Seitdem habe ich nie wieder einen Rüdiger kennen gelernt (ich kannte ihn auch damals nicht...).
Ich möchte nun einerseits hoffen, dass es sich bei dem von Ihnen genannten Mann nicht um meinen Rüdiger von damals handelt. Zweitens möchte ich darauf hinweisen, dass Namen wie Rüdiger, Hildemar, Gottlieb und dergleichen häufig als gleichbedeutend mit besonders unangenehmen/peinlichen Zeitgenossen gelten. Ich möchte nun einfach mal behaupten, dass es sehr wohl auch nette Menschen mit diesen Namen gibt und hiermit für diese selten gewordene Spezies von Herrenvornamen eintreten.

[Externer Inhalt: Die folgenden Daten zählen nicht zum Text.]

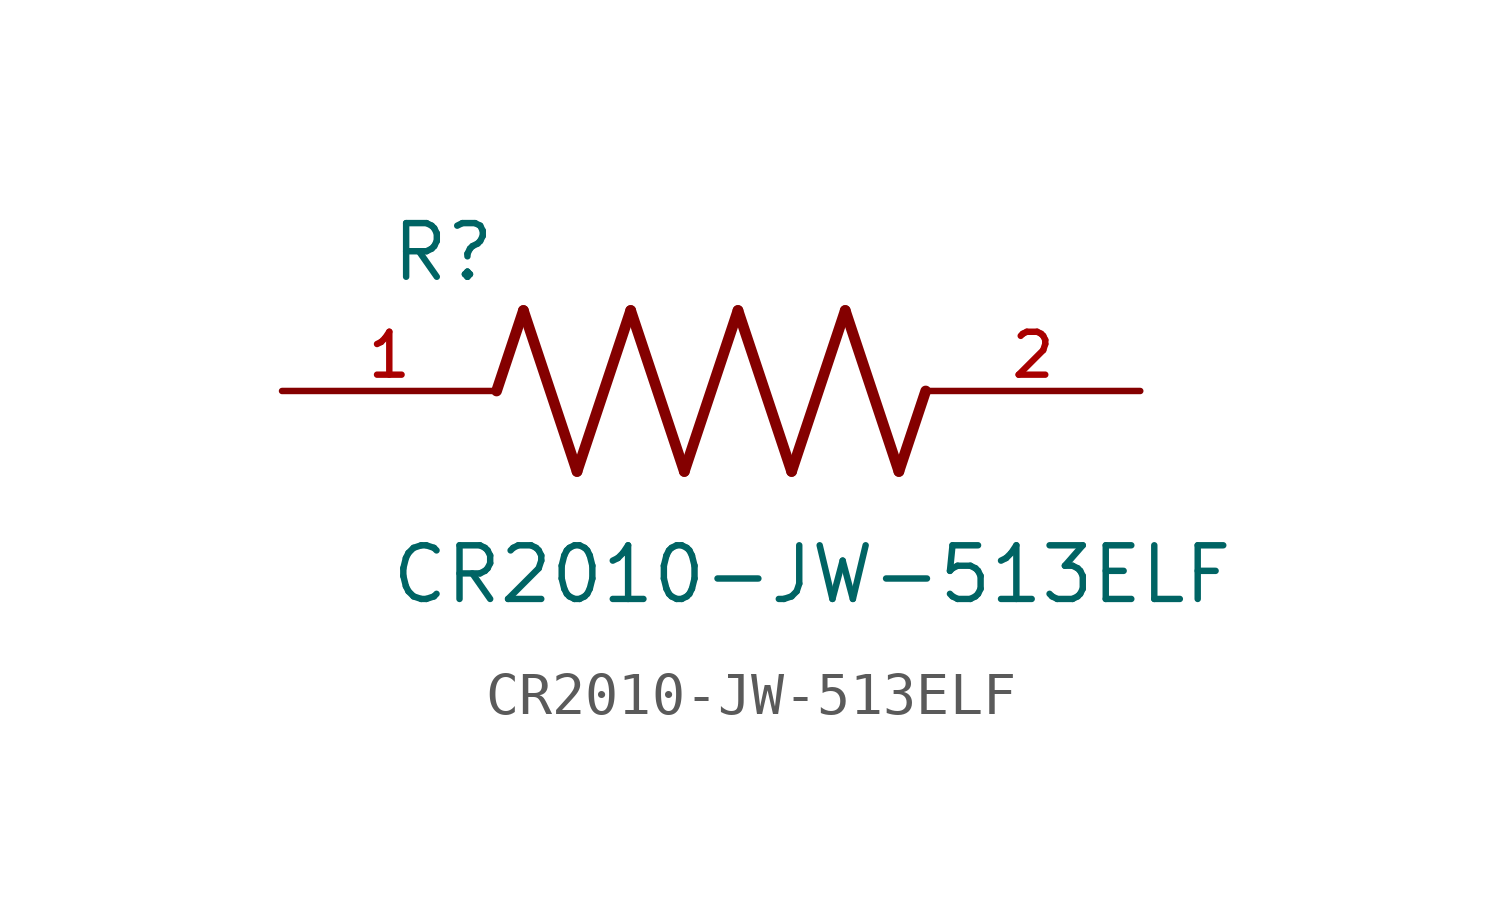
<source format=kicad_sym>
(kicad_symbol_lib
  (version 20211014)
  (generator kicad_symbol_editor)
  (symbol "CR2010-JW-513ELF"
    (pin_names
      (offset 1.016))
    (property "Reference" "R"
      (at -7.624 2.541 0)
      (effects (font (size 1.27 1.27)) (justify bottom left)))
    (property "Value" "CR2010-JW-513ELF"
      (at -7.63 -5.087 0)
      (effects (font (size 1.27 1.27)) (justify bottom left)))
    (symbol "CR2010-JW-513ELF_0_0"
      (polyline (pts (xy -5.08 0.0) (xy -4.445 1.905)) (stroke (width 0.254)))
      (polyline (pts (xy -4.445 1.905) (xy -3.175 -1.905)) (stroke (width 0.254)))
      (polyline (pts (xy -3.175 -1.905) (xy -1.905 1.905)) (stroke (width 0.254)))
      (polyline (pts (xy -1.905 1.905) (xy -0.635 -1.905)) (stroke (width 0.254)))
      (polyline (pts (xy -0.635 -1.905) (xy 0.635 1.905)) (stroke (width 0.254)))
      (polyline (pts (xy 0.635 1.905) (xy 1.905 -1.905)) (stroke (width 0.254)))
      (polyline (pts (xy 1.905 -1.905) (xy 3.175 1.905)) (stroke (width 0.254)))
      (polyline (pts (xy 3.175 1.905) (xy 4.445 -1.905)) (stroke (width 0.254)))
      (polyline (pts (xy 4.445 -1.905) (xy 5.08 0.0)) (stroke (width 0.254)))
      (pin passive line (at -10.16 0.0 0) (length 5.08) (name "~" (effects (font (size 1.016 1.016)))) (number "1" (effects (font (size 1.016 1.016)))))
      (pin passive line (at 10.16 0.0 180.0) (length 5.08) (name "~" (effects (font (size 1.016 1.016)))) (number "2" (effects (font (size 1.016 1.016))))))))
</source>
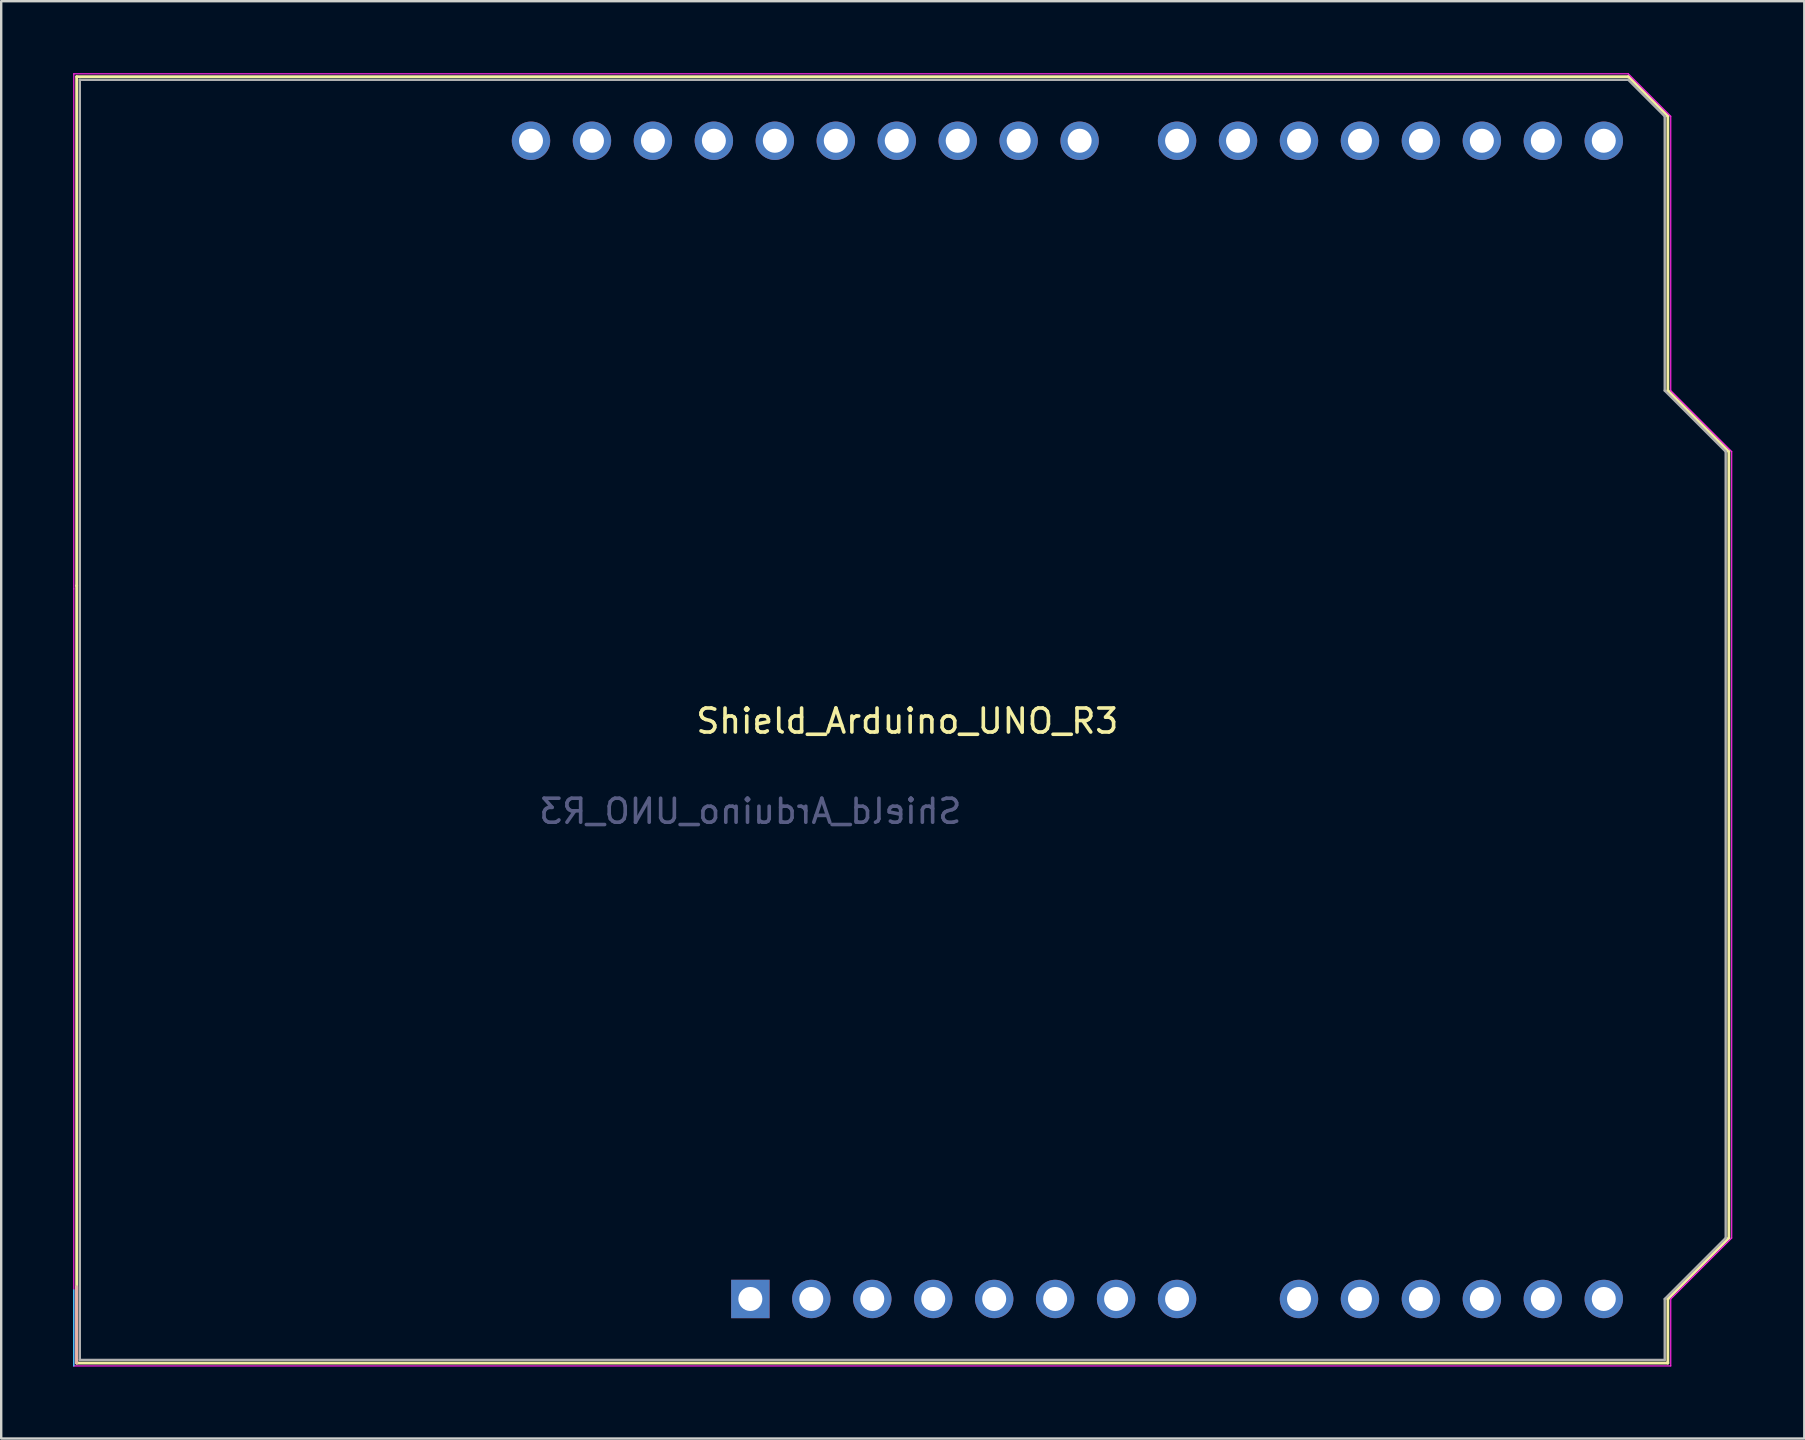
<source format=kicad_pcb>
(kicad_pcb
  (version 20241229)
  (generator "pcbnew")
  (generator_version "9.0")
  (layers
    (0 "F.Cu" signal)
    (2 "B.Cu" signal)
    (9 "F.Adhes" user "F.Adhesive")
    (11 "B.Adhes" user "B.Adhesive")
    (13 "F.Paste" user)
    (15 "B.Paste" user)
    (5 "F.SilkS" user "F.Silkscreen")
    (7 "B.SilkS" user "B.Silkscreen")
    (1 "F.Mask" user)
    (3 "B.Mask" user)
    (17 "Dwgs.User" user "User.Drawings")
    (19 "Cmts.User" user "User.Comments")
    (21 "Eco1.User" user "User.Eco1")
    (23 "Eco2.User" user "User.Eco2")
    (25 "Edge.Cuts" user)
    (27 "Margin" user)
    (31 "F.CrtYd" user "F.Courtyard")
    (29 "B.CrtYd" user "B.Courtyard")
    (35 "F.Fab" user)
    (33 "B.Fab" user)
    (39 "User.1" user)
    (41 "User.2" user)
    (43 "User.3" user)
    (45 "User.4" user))
  (footprint "Shield_Arduino_UNO_R3"
    (layer "F.Cu")
    (at 28.215 51.075)
    (property "Reference" "Shield_Arduino_UNO_R3" (at 6.54 -24.08 180) (layer "F.SilkS") (effects (font (size 1 1) (thickness 0.15))))
    (attr through_hole)
    (fp_line (start -28.07 -50.93) (end 36.58 -50.93) (stroke (width 0.12) (type solid)) (layer "F.SilkS"))
    (fp_line (start -28.07 -29.72) (end -28.07 -50.93) (stroke (width 0.12) (type solid)) (layer "F.SilkS"))
    (fp_line (start -28.07 2.67) (end -28.07 -29.72) (stroke (width 0.12) (type solid)) (layer "F.SilkS"))
    (fp_line (start 36.58 -50.93) (end 38.23 -49.28) (stroke (width 0.12) (type solid)) (layer "F.SilkS"))
    (fp_line (start 38.23 -49.28) (end 38.23 -37.85) (stroke (width 0.12) (type solid)) (layer "F.SilkS"))
    (fp_line (start 38.23 -37.85) (end 40.77 -35.31) (stroke (width 0.12) (type solid)) (layer "F.SilkS"))
    (fp_line (start 38.23 0) (end 38.23 2.67) (stroke (width 0.12) (type solid)) (layer "F.SilkS"))
    (fp_line (start 38.23 2.67) (end -28.07 2.67) (stroke (width 0.12) (type solid)) (layer "F.SilkS"))
    (fp_line (start 40.77 -35.31) (end 40.77 -2.54) (stroke (width 0.12) (type solid)) (layer "F.SilkS"))
    (fp_line (start 40.77 -2.54) (end 38.23 0) (stroke (width 0.12) (type solid)) (layer "F.SilkS"))
    (fp_line (start -28.07 2.67) (end -28.07 -0.51) (stroke (width 0.12) (type solid)) (layer "B.SilkS"))
    (fp_line (start -28.19 -0.38) (end -28.19 2.79) (stroke (width 0.05) (type solid)) (layer "B.CrtYd"))
    (fp_line (start -28.19 -51.05) (end -28.19 -29.59) (stroke (width 0.05) (type solid)) (layer "F.CrtYd"))
    (fp_line (start -28.19 -29.59) (end -28.19 2.79) (stroke (width 0.05) (type solid)) (layer "F.CrtYd"))
    (fp_line (start -28.19 2.79) (end 38.35 2.79) (stroke (width 0.05) (type solid)) (layer "F.CrtYd"))
    (fp_line (start 36.58 -51.05) (end -28.19 -51.05) (stroke (width 0.05) (type solid)) (layer "F.CrtYd"))
    (fp_line (start 38.35 -49.28) (end 36.58 -51.05) (stroke (width 0.05) (type solid)) (layer "F.CrtYd"))
    (fp_line (start 38.35 -37.85) (end 38.35 -49.28) (stroke (width 0.05) (type solid)) (layer "F.CrtYd"))
    (fp_line (start 38.35 0) (end 40.89 -2.54) (stroke (width 0.05) (type solid)) (layer "F.CrtYd"))
    (fp_line (start 38.35 2.79) (end 38.35 0) (stroke (width 0.05) (type solid)) (layer "F.CrtYd"))
    (fp_line (start 40.89 -35.31) (end 38.35 -37.85) (stroke (width 0.05) (type solid)) (layer "F.CrtYd"))
    (fp_line (start 40.89 -2.54) (end 40.89 -35.31) (stroke (width 0.05) (type solid)) (layer "F.CrtYd"))
    (fp_line (start -27.94 -50.8) (end -27.94 2.54) (stroke (width 0.1) (type solid)) (layer "F.Fab"))
    (fp_line (start -27.94 2.54) (end 38.1 2.54) (stroke (width 0.1) (type solid)) (layer "F.Fab"))
    (fp_line (start 36.58 -50.8) (end -27.94 -50.8) (stroke (width 0.1) (type solid)) (layer "F.Fab"))
    (fp_line (start 38.1 -49.28) (end 36.58 -50.8) (stroke (width 0.1) (type solid)) (layer "F.Fab"))
    (fp_line (start 38.1 -37.85) (end 38.1 -49.28) (stroke (width 0.1) (type solid)) (layer "F.Fab"))
    (fp_line (start 38.1 0) (end 40.64 -2.54) (stroke (width 0.1) (type solid)) (layer "F.Fab"))
    (fp_line (start 38.1 2.54) (end 38.1 0) (stroke (width 0.1) (type solid)) (layer "F.Fab"))
    (fp_line (start 40.64 -35.31) (end 38.1 -37.85) (stroke (width 0.1) (type solid)) (layer "F.Fab"))
    (fp_line (start 40.64 -2.54) (end 40.64 -35.31) (stroke (width 0.1) (type solid)) (layer "F.Fab"))
    (fp_text user "${REFERENCE}" (at 0 -20.32 180) (layer "B.Fab") (effects (font (size 1 1) (thickness 0.15)) (justify mirror)))
    (pad "1" thru_hole rect (at 0 0 270) (size 1.6 1.6) (drill 1) (layers "*.Cu" "*.Mask"))
    (pad "2" thru_hole oval (at 2.54 0 270) (size 1.6 1.6) (drill 1) (layers "*.Cu" "*.Mask"))
    (pad "3" thru_hole oval (at 5.08 0 270) (size 1.6 1.6) (drill 1) (layers "*.Cu" "*.Mask"))
    (pad "4" thru_hole oval (at 7.62 0 270) (size 1.6 1.6) (drill 1) (layers "*.Cu" "*.Mask"))
    (pad "5" thru_hole oval (at 10.16 0 270) (size 1.6 1.6) (drill 1) (layers "*.Cu" "*.Mask"))
    (pad "6" thru_hole oval (at 12.7 0 270) (size 1.6 1.6) (drill 1) (layers "*.Cu" "*.Mask"))
    (pad "7" thru_hole oval (at 15.24 0 270) (size 1.6 1.6) (drill 1) (layers "*.Cu" "*.Mask"))
    (pad "8" thru_hole oval (at 17.78 0 270) (size 1.6 1.6) (drill 1) (layers "*.Cu" "*.Mask"))
    (pad "9" thru_hole oval (at 22.86 0 270) (size 1.6 1.6) (drill 1) (layers "*.Cu" "*.Mask"))
    (pad "10" thru_hole oval (at 25.4 0 270) (size 1.6 1.6) (drill 1) (layers "*.Cu" "*.Mask"))
    (pad "11" thru_hole oval (at 27.94 0 270) (size 1.6 1.6) (drill 1) (layers "*.Cu" "*.Mask"))
    (pad "12" thru_hole oval (at 30.48 0 270) (size 1.6 1.6) (drill 1) (layers "*.Cu" "*.Mask"))
    (pad "13" thru_hole oval (at 33.02 0 270) (size 1.6 1.6) (drill 1) (layers "*.Cu" "*.Mask"))
    (pad "14" thru_hole oval (at 35.56 0 270) (size 1.6 1.6) (drill 1) (layers "*.Cu" "*.Mask"))
    (pad "15" thru_hole oval (at 35.56 -48.26 270) (size 1.6 1.6) (drill 1) (layers "*.Cu" "*.Mask"))
    (pad "16" thru_hole oval (at 33.02 -48.26 270) (size 1.6 1.6) (drill 1) (layers "*.Cu" "*.Mask"))
    (pad "17" thru_hole oval (at 30.48 -48.26 270) (size 1.6 1.6) (drill 1) (layers "*.Cu" "*.Mask"))
    (pad "18" thru_hole oval (at 27.94 -48.26 270) (size 1.6 1.6) (drill 1) (layers "*.Cu" "*.Mask"))
    (pad "19" thru_hole oval (at 25.4 -48.26 270) (size 1.6 1.6) (drill 1) (layers "*.Cu" "*.Mask"))
    (pad "20" thru_hole oval (at 22.86 -48.26 270) (size 1.6 1.6) (drill 1) (layers "*.Cu" "*.Mask"))
    (pad "21" thru_hole oval (at 20.32 -48.26 270) (size 1.6 1.6) (drill 1) (layers "*.Cu" "*.Mask"))
    (pad "22" thru_hole oval (at 17.78 -48.26 270) (size 1.6 1.6) (drill 1) (layers "*.Cu" "*.Mask"))
    (pad "23" thru_hole oval (at 13.72 -48.26 270) (size 1.6 1.6) (drill 1) (layers "*.Cu" "*.Mask"))
    (pad "24" thru_hole oval (at 11.18 -48.26 270) (size 1.6 1.6) (drill 1) (layers "*.Cu" "*.Mask"))
    (pad "25" thru_hole oval (at 8.64 -48.26 270) (size 1.6 1.6) (drill 1) (layers "*.Cu" "*.Mask"))
    (pad "26" thru_hole oval (at 6.1 -48.26 270) (size 1.6 1.6) (drill 1) (layers "*.Cu" "*.Mask"))
    (pad "27" thru_hole oval (at 3.56 -48.26 270) (size 1.6 1.6) (drill 1) (layers "*.Cu" "*.Mask"))
    (pad "28" thru_hole oval (at 1.02 -48.26 270) (size 1.6 1.6) (drill 1) (layers "*.Cu" "*.Mask"))
    (pad "29" thru_hole oval (at -1.52 -48.26 270) (size 1.6 1.6) (drill 1) (layers "*.Cu" "*.Mask"))
    (pad "30" thru_hole oval (at -4.06 -48.26 270) (size 1.6 1.6) (drill 1) (layers "*.Cu" "*.Mask"))
    (pad "31" thru_hole oval (at -6.6 -48.26 270) (size 1.6 1.6) (drill 1) (layers "*.Cu" "*.Mask"))
    (pad "32" thru_hole oval (at -9.14 -48.26 270) (size 1.6 1.6) (drill 1) (layers "*.Cu" "*.Mask")))
  (gr_rect
    (start -3 -3)
    (end 72.13 56.89)
    (stroke (width 0.1) (type default))
    (fill no)
    (layer "Edge.Cuts")))
</source>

Wie wäre es mit (Name von der Redaktion geändert)?
Herzlichst, Ihr/e M.
Seit die Kevins und Janas in meinem Viertel von den bitterbösen Bionade-Eltern in die Außenbezirke weggentrifiziert wurden, hört man immer öfter Otto und Paul als Namen über die Spielplätze gellen. "Rüdiger" wird dagegen kein Comeback erleben - Umlaute machen sich nicht so gut, wenn der Racker global konkurrenzfähig werden soll.
hallo,
der film Berlin/Alamo liegt
(allerdings in einer ziemlichen schrottversion, als QT-Stream)
auf
http://rflxe.org/mov/berlin-alamo.php
best
Ich habe die Seite mit dem Video schon verlinkt. Aber trotzdem Danke für den Hinweis!